Gegen dieses Urteil haben die Kläger die vom Berufungsgericht zugelassene Revision eingelegt, mit der sie ihren Antrag auf Zurückweisung der Berufung des Beklagten weiterverfolgen. Der Beklagte hat gebeten, die Revision zurückzuweisen.
Entscheidungsgründe
Der Revision kann der Erfolg nicht versagt werden.
Der Berufungsrichter gelangt aus zwei Gründen zur Abweisung der Klage. Zunächst hält er die Kläger nicht für aktiv legitimiert, weil die auf dem zwischen der A…-Gesellschaft mbH und der Spar- und Darlehenskasse H… eGmbH abgeschlossene Girovertrag beruhende Forderung auf Auszahlung des Guthabens nicht habe abgetreten werden können (§ 399 BGB). Hilfsweise stützt er seine Entscheidung darauf, daß die A…-Gesellschaft nur Treuhänderin der Forderung gewesen sei und daß deshalb die an die Kläger abgetretene Forderung wirtschaftlich zum Vermögen des B… gehört habe. Diese Forderung sei daher wirksam durch den Pfändungs- und Überweisungsbeschluß zugunsten des Beklagten gepfändet worden und hätte auch aus dem Grunde an die Kläger nicht abgetreten werden können. Zu beiden Punkten lassen sich die Erwägungen des Berufungsgerichts rechtlich nicht halten.

§ **ARBEITSAUFTRAG 1**:
Fasse den Urteilsauszug in zwei Sätzen zusammen.
§ **ARBEITSAUFTRAG 2**:
Setze den Auszug aus der Urteilsbegründung nach seinem letzten Satz fort.

§ **GEGEBENE DATEN**:
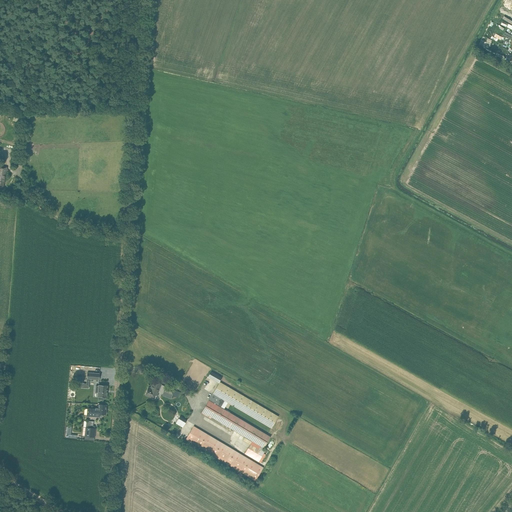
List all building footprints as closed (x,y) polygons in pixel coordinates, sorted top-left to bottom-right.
[(489,47),(492,40),(486,38),(485,41),(481,39),(478,46),(502,57),(503,55),(499,54),(500,51),(493,47),(493,49),(489,47)] [(211,371),(209,376),(217,381),(220,376),(211,371)] [(149,397),(149,398),(154,400),(158,389),(159,389),(161,384),(153,381),(151,386),(153,386),(152,388),(148,387),(145,395),(149,397)] [(270,437),(217,406),(221,399),(272,428),(278,416),(220,382),(213,394),(201,413),(207,417),(208,415),(252,441),(245,454),(259,462),(259,461),(261,463),(266,455),(264,453),(266,450),(264,448),(265,447),(264,447),(270,437)] [(99,397),(98,399),(104,400),(104,397),(107,397),(108,385),(98,385),(98,386),(96,386),(95,392),(98,392),(98,397),(99,397)] [(166,386),(164,392),(179,398),(181,392),(166,386)] [(95,409),(88,408),(87,415),(99,416),(99,417),(100,417),(102,418),(102,417),(102,414),(106,414),(106,404),(98,404),(98,408),(95,408),(95,409)] [(187,420),(185,419),(180,416),(178,421),(184,425),(187,420)] [(263,468),(193,426),(186,439),(256,480),(263,468)] [(71,434),(72,428),(68,427),(66,437),(77,438),(78,435),(71,434)] [(86,427),(85,436),(94,437),(95,428),(86,427)]
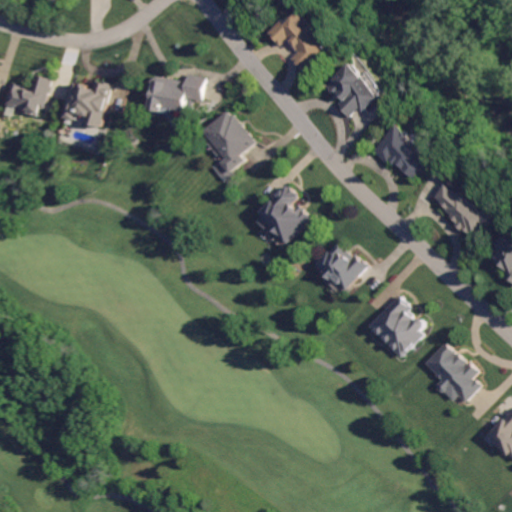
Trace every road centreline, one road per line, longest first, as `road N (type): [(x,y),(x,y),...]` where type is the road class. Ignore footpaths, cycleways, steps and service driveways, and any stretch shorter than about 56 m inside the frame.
road 1 (residential): [(201,0),(344,174),(511,337)]
road 2 (residential): [(0,24),(57,41),(98,42),(169,0)]
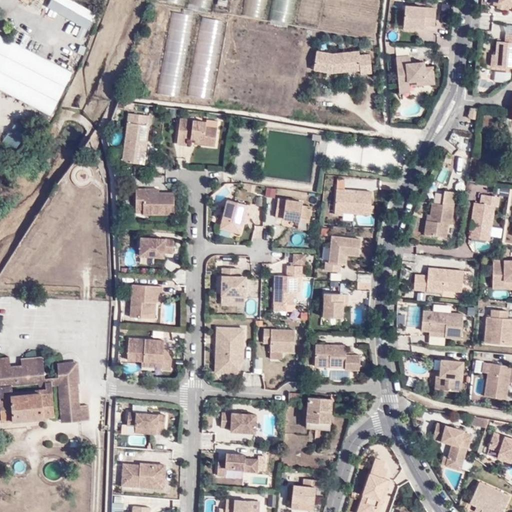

§ **SCHRIFTLICHE ANTWORT 1**:
Die Kläger haben gegen das Urteil die zugelassene Revision eingelegt, der Beklagte beantragt deren Zurückweisung, und dem Revisionsgericht zufolge kann der Revision der Erfolg nicht versagt werden. Der Berufungsrichter hatte die Klage abgewiesen, weil die Forderung aus dem Girovertrag nach § 399 BGB nicht abtretbar gewesen sei, und hilfsweise, weil die A…-Gesellschaft nur Treuhänderin gewesen und die Forderung deshalb wirksam zugunsten des Beklagten gepfändet worden sei; beide Erwägungen halten jedoch rechtlich nicht.

§ **SCHRIFTLICHE ANTWORT 2**:
1. Die den Klägern abgetretene Forderung beruht, wie das Berufungsgericht zutreffend ausgeführt hat, auf einem zwischen der A…-GmbH und der Spar- und Darlehenskasse abgeschlossenen Girovertrag. Wer auf Grund dieses Vertragsverhältnisses Inhaber des Girokontos ist, kann zunächst dahingestellt bleiben. Der Girovertrag ist ein Geschäftsbesorgungsvertrag, durch den sich die Bank verpflichtet, für den Girokunden Zahlungen entgegenzunehmen und auf Grund der von ihm ausgestellten Schecks solche zu leisten oder Überweisungen auf andere Girokonten bei der kontoführenden oder einer anderen Bank auszuführen oder dem Konto überwiesene Beträge gutzuschreiben (§ 675 BGB). Aus dem Inhalt des Girovertrags wird gefolgert, daß der Girokunde über diese nur in der genannten Weise verfügen, also die aus dem Guthaben erwachsene Forderung nicht nach § 398 BGB abtreten kann (RGRK HGB Anh. zu § 363 Bem. 3; Baumbach-Duden HGB 1951 Anh. zu § 365 Anm. 1 C). In dieser Allgemeinheit wird diese Ansicht in der Praxis der Banken nicht anerkannt und durchgeführt. In den für den Geschäftsverkehr der privaten Banken geltenden besonderen Geschäftsbedingungen für Anderkonten der Rechtsanwälte, Notare und Treuhänder in der Fassung Juli 1949 (abgedruckt bei Trost, Bankgeschäftliches Formularbuch 13. Ausgabe 1952) – auf sie wird noch in anderem Zusammenhang zurückzukommen sein – wird die Abtretbarkeit an bestimmte Personenkategorien anerkannt.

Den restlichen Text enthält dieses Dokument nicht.